The Last of The Great Barn Finds
Dr. Harlod Carr, a British surgeon, always had a passion for race cars throughout his life, but it wasn’t until his death in 2007 that his nephew discovered one of the last great barn finds.
While settling his uncle’s accounts, Dr. Carr’s nephew visited a self-storage unit garage in England, only to discover 3 classic cars. There was an Aston Martin, a Jaguar E-type, and a 1937 Bugatti Type 57S Atalante.
When researching the Bugatti, the nephew discovered that it was one of only 17 ever made, and was in fact, the exact car owned by Earl Howe, the first president of the British Racing Drivers’ Club.
The car was in near perfect condition and is almost completely original, which is a huge rarity amongst classic cars of this importance. To top it all off, the car only has 26,284 miles on the clock, despite being driven for 23 years before waiting patiently in storage for Dr. Carr.
This Bugatti was significant back in its day as it could reach speeds of 130 Miles Per Hour (MPH), while most other cars of the time could only do around 50MPH.
Nowadays, its low original production numbers make them incredibly rare and valuable, along with being highly sought after. Experts valued it to be worth as much as $9,000,000 (£5,550,000 – worth £7,875,000 in 2020).
Other experts remarked that this was a huge find for Dr. Carr’s nephew, and is probably one of the last great barn finds out there.

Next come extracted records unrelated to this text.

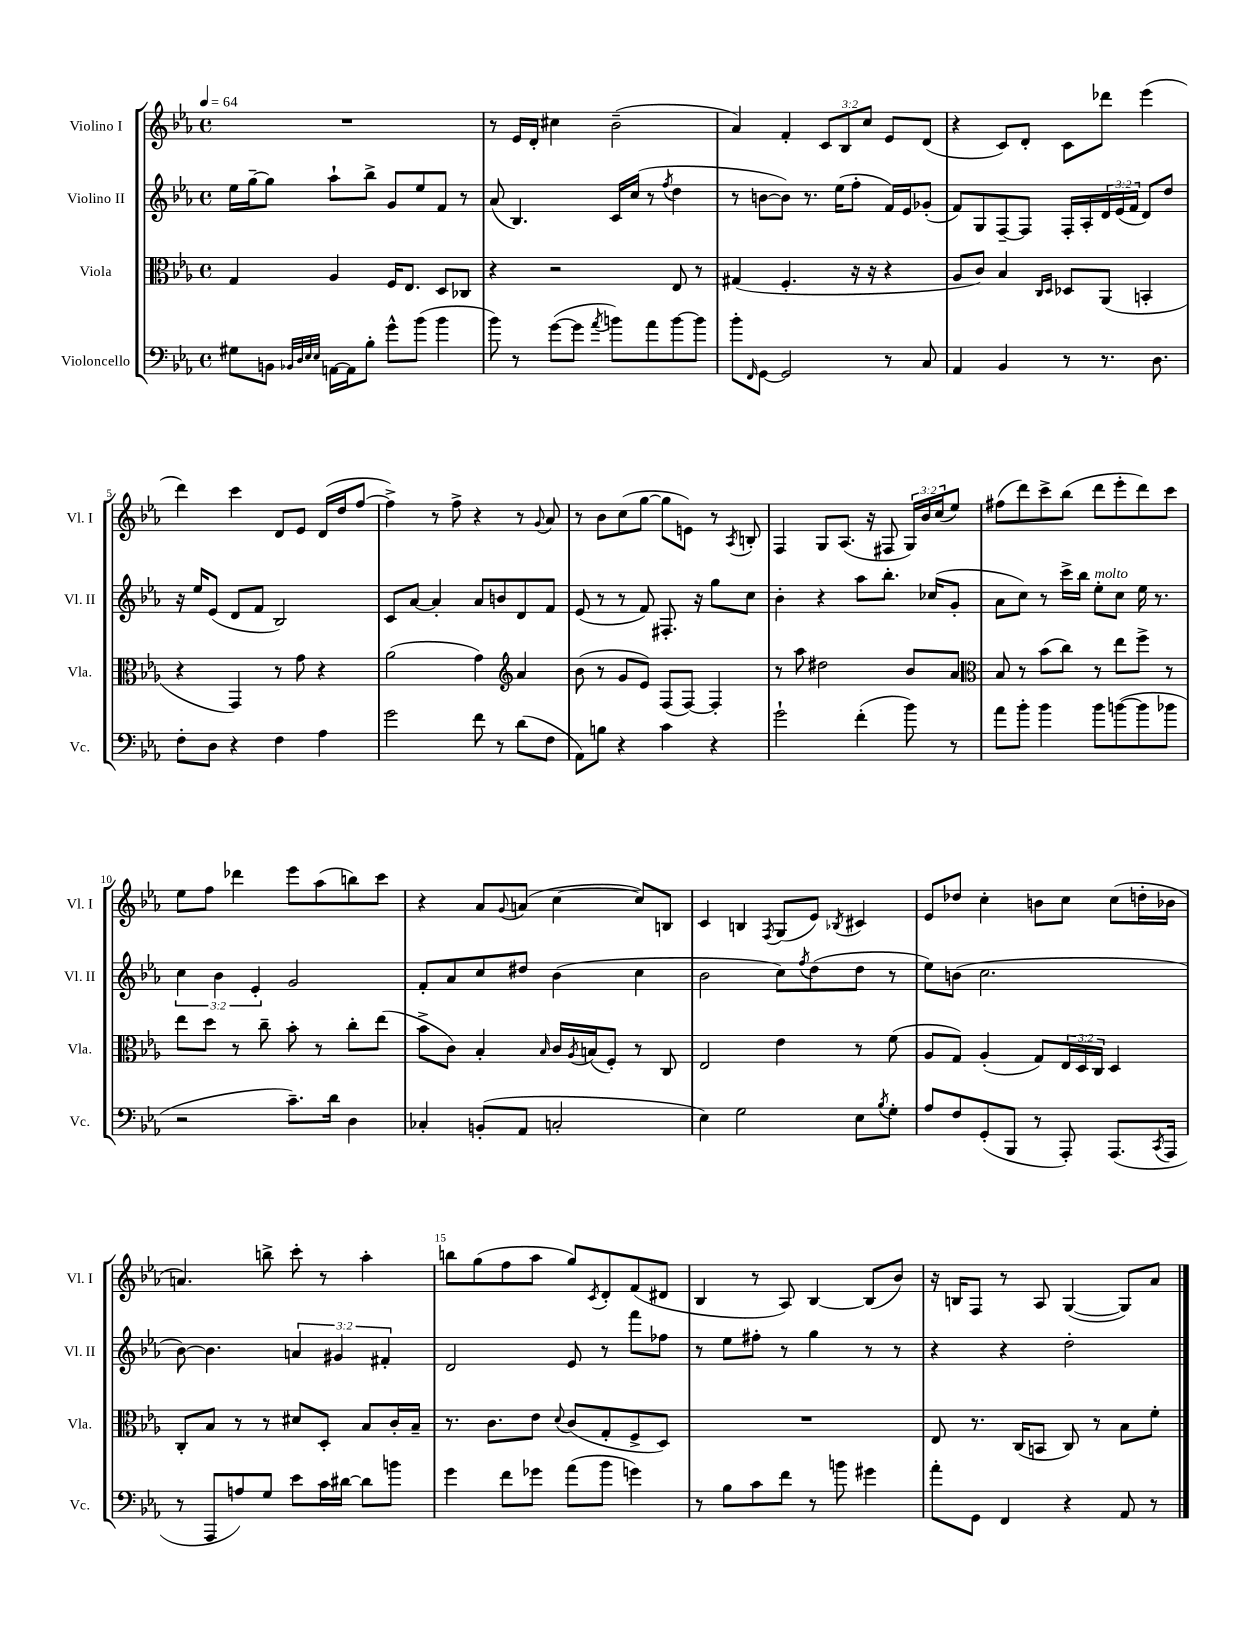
<<
\new StaffGroup <<
\new Staff = "s0" \with { instrumentName = "Violino I" shortInstrumentName = "Vl. I" } {
    \clef treble \key ees \major \defaultTimeSignature \time 4/4 \override Staff.TupletNumber.text = #tuplet-number::calc-fraction-text \tempo 4 = 64
    R1 |
    r8 ees'16 d'16-. cis''4 bes'2--( |
    aes'4) f'4-. \tuplet 3/2 { c'8 bes8 c''8 } ees'8 d'8( |
    r4 c'8) d'8-. c'8 des'''8 ees'''4( |
    d'''4) c'''4 d'8 ees'8 d'16( d''16 f''8~ |
    f''4->) r8 f''8-> r4 r8 \appoggiatura { g'8 } aes'8 |
    r8 bes'8 c''8( g''8~ g''8 e'8) r8 \acciaccatura { aes8 } b8-. |
    f4 g8 aes8.( r16 fis8 \tuplet 3/2 { g16) bes'16 c''16( } ees''8) |
    fis''8( d'''8) c'''8-> bes''8( d'''8 ees'''8-. d'''8) c'''8 |
    ees''8 f''8 des'''4 ees'''8 aes''8( b''8) c'''8 |
    r4 aes'8 \appoggiatura { g'8 } a'8( c''4~ c''8) b8 |
    c'4 b4 \acciaccatura { f8 } g8( ees'8) \acciaccatura { bes8 } cis'4 |
    ees'8 des''8 c''4-. b'8 c''8 c''8( d''16-. bes'16 |
    a'4.) b''8-> c'''8-. r8 aes''4-. |
    b''8 g''8( f''8 aes''8 g''8) \acciaccatura { c'8 } d'8-. f'8( dis'8 |
    bes4 r8 aes8) bes4~ bes8( bes'8) |
    r16 b16 f8 r8 aes8 g4~( g8) aes'8 \bar "|." |
}
\new Staff = "s1" \with { instrumentName = "Violino II" shortInstrumentName = "Vl. II" } {
    \clef treble \key ees \major \defaultTimeSignature \time 4/4 \override Staff.TupletNumber.text = #tuplet-number::calc-fraction-text
    ees''16 g''16~-- g''8 aes''8-! bes''8-> g'8 ees''8 f'8 r8 |
    aes'8( bes4.) c'16 c''16( r8 \acciaccatura { f''8 } d''4 |
    r8 b'8~ b'8) r8. ees''16( f''8-. f'16) ees'16 ges'8-.( |
    f'8) g8 f8~-- f8 f16-. aes16-. \tuplet 3/2 { d'16 ees'16( f'16 } d'8) d''8 |
    r16 ees''16 ees'8( d'8 f'8 bes2) |
    c'8 aes'8~ aes'4-. aes'8 b'8 d'8 f'8 |
    ees'8( r8 r8 f'8) fis8.-. r16 g''8 c''8 |
    bes'4-. r4 aes''8 bes''8.-. ces''16( g'8-. |
    aes'8 c''8) r8 c'''16-> bes''16 ees''8-.^\markup { \italic "molto" } c''8 ees''16 r8. |
    \tuplet 3/2 { c''4 bes'4 ees'4-. } g'2 |
    f'8-. aes'8 c''8 dis''8 bes'4( c''4 |
    bes'2 c''8) \acciaccatura { f''8 } d''8( d''8 r8 |
    ees''8) b'8( c''2. |
    bes'8~) bes'4. \tuplet 3/2 { a'4 gis'4 fis'4-. } |
    d'2 ees'8 r8 f'''8 fes''8 |
    r8 ees''8 fis''8-. r8 g''4 r8 r8 |
    r4 r4 d''2-. \bar "|." |
}
\new Staff = "s2" \with { instrumentName = "Viola" shortInstrumentName = "Vla." } {
    \clef alto \key ees \major \defaultTimeSignature \time 4/4 \override Staff.TupletNumber.text = #tuplet-number::calc-fraction-text
    g4 aes4 f16 ees8. d8 ces8 |
    r4 r2 ees8 r8 |
    gis4( f4.-. r16 r16 r4 |
    aes8 c'8) bes4 \grace { c16 d16 } des8 aes,8( b,4-. |
    r4 g,4) r8 g'8 r4 |
    aes'2( g'4) \clef treble aes'4 |
    bes'8( r8 g'8 ees'8) f8( f8~) f4-. |
    r8 aes''8 dis''2 bes'8 aes'8 |
    \clef alto bes8 r8 bes'8( c''8) r8 ees''8 f''8-> r8 |
    ees''8 d''8 r8 c''8-- bes'8-. r8 c''8-. ees''8( |
    bes'8-> c'8) bes4-. \grace { bes16 } c'16 \acciaccatura { aes8 } b16( f8-.) r8 c8 |
    ees2 ees'4 r8 f'8( |
    aes8 g8) aes4-.( g8) \tuplet 3/2 { ees16 d16 c16 } d4 |
    c8-. bes8 r8 r8 dis'8 d8-. bes8 c'16-. bes16-- |
    r8. c'8. ees'8 \appoggiatura { d'8 } c'8( g8-. f8-> d8) |
    R1 |
    ees8 r8. c16( b,8 c8) r8 bes8 f'8-. \bar "|." |
}
\new Staff = "s3" \with { instrumentName = "Violoncello" shortInstrumentName = "Vc." } {
    \clef bass \key ees \major \defaultTimeSignature \time 4/4
    gis8 b,8 \grace { bes,32 d32 ees32 ees32 } a,16~ a,16 bes8-. g'8-^ bes'8( bes'4 |
    bes'8) r8 g'8~( g'8 \acciaccatura { aes'8 } b'8) aes'8 b'8~ b'8 |
    bes'8-. \grace { f,16 } g,8~ g,2 r8 c8 |
    aes,4 bes,4 r8 r8. d8. |
    f8-. d8 r4 f4 aes4 |
    g'2 f'8 r8 d'8( f8 |
    aes,8) b8 r4 c'4 r4 |
    g'2-! f'4-.( bes'8) r8 |
    aes'8 bes'8-. bes'4 bes'8 b'8~( b'8 bes'8 |
    r2 c'8.--) d'16 d4 |
    ces4-. b,8-.( aes,8 c2-. |
    ees4) g2 ees8 \acciaccatura { bes8 } g8-. |
    aes8 f8 g,8-.( bes,,8 r8 aes,,8-.) aes,,8.( \acciaccatura { c,8 } aes,,16 |
    r8 aes,,8 a8) g8 ees'8 c'16 dis'16~ dis'8 b'8 |
    g'4 f'8 ges'8 aes'8( bes'8 g'4) |
    r8 bes8 c'8 f'8 r8 b'8 gis'4 |
    aes'8-. g,8 f,4 r4 aes,8 r8 \bar "|." |
}
>>
>>
\layout { \context { \Score \override BarNumber.break-visibility = ##(#f #t #t) barNumberVisibility = #(every-nth-bar-number-visible 5) } }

$25 Million Juice Cartons.
Many of us may have fond memories of drinking apple or orange juice from cartons and boxes during childhood.

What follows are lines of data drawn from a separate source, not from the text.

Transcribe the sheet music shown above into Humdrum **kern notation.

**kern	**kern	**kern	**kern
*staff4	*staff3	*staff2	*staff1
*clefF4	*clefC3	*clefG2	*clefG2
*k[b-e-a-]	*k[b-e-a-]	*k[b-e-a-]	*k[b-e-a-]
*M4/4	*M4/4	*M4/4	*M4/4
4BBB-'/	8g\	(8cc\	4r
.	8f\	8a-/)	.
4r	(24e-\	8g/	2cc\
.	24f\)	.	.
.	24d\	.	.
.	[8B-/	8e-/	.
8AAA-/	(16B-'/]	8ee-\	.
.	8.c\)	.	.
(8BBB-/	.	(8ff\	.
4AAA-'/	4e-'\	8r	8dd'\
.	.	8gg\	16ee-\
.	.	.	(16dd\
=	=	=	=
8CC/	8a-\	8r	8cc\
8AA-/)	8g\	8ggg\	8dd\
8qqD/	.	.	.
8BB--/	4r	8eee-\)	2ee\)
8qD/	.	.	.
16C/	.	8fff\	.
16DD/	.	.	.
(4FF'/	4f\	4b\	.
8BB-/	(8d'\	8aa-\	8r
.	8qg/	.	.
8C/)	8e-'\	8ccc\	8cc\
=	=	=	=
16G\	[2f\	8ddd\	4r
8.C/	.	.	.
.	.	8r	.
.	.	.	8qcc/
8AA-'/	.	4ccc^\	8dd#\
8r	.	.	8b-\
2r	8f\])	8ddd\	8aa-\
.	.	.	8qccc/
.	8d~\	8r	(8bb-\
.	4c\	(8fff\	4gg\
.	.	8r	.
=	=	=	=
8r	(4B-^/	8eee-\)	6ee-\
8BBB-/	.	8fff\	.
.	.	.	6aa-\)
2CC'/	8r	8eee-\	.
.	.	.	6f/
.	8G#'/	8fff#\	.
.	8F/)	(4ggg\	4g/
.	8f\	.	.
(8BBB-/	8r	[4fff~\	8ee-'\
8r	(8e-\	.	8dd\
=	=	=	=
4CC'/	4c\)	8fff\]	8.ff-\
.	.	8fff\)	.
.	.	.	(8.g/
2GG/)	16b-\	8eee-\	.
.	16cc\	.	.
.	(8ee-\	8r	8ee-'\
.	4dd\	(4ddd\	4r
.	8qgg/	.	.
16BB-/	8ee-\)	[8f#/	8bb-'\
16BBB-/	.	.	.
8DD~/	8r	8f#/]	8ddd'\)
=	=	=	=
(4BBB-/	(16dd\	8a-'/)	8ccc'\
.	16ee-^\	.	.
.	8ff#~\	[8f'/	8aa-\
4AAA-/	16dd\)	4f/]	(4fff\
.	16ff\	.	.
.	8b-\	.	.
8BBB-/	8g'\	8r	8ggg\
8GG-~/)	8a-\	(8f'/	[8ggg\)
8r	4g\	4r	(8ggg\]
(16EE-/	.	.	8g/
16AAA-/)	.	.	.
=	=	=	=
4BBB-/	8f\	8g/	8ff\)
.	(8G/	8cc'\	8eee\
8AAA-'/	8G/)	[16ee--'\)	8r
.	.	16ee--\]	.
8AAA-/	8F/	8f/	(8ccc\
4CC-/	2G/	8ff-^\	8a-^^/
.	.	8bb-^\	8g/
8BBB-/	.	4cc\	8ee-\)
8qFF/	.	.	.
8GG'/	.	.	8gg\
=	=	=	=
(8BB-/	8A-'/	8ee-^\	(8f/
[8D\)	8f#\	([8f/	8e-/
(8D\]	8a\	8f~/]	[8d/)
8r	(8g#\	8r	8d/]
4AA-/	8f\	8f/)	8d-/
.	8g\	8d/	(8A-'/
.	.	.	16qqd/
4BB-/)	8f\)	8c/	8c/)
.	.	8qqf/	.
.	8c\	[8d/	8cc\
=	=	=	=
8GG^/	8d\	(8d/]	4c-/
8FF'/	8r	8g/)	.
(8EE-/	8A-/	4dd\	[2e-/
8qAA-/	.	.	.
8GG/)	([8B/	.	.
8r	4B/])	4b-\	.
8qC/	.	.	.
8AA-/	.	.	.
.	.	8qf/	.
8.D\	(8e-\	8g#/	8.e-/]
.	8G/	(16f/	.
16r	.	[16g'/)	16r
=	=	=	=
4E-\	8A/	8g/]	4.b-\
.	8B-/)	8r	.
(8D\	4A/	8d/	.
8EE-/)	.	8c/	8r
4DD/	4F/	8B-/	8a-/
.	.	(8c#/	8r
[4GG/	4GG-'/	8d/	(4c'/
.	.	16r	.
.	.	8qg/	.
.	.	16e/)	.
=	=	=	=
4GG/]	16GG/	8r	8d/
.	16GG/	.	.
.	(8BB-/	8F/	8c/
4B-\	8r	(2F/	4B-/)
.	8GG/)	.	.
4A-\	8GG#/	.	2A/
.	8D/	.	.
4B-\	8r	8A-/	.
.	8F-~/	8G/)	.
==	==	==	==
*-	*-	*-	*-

But for one 43-year-old man, he took his fond childhood memories to the extreme when he used a self-storage unit to hold $25,000,000 worth of drugs and cash in juice cartons in Australia.
Australian police raided the self-storage container to discover nearly 50 kilograms of heroin and more than 20 kilograms of methamphetamines, along with more than $300,000 in cash and a selection of jewelry and other items, all stored in children’s juice cartons.
The Australian police said it was a major seizure and the 43-year-old owner of the unit was arrested.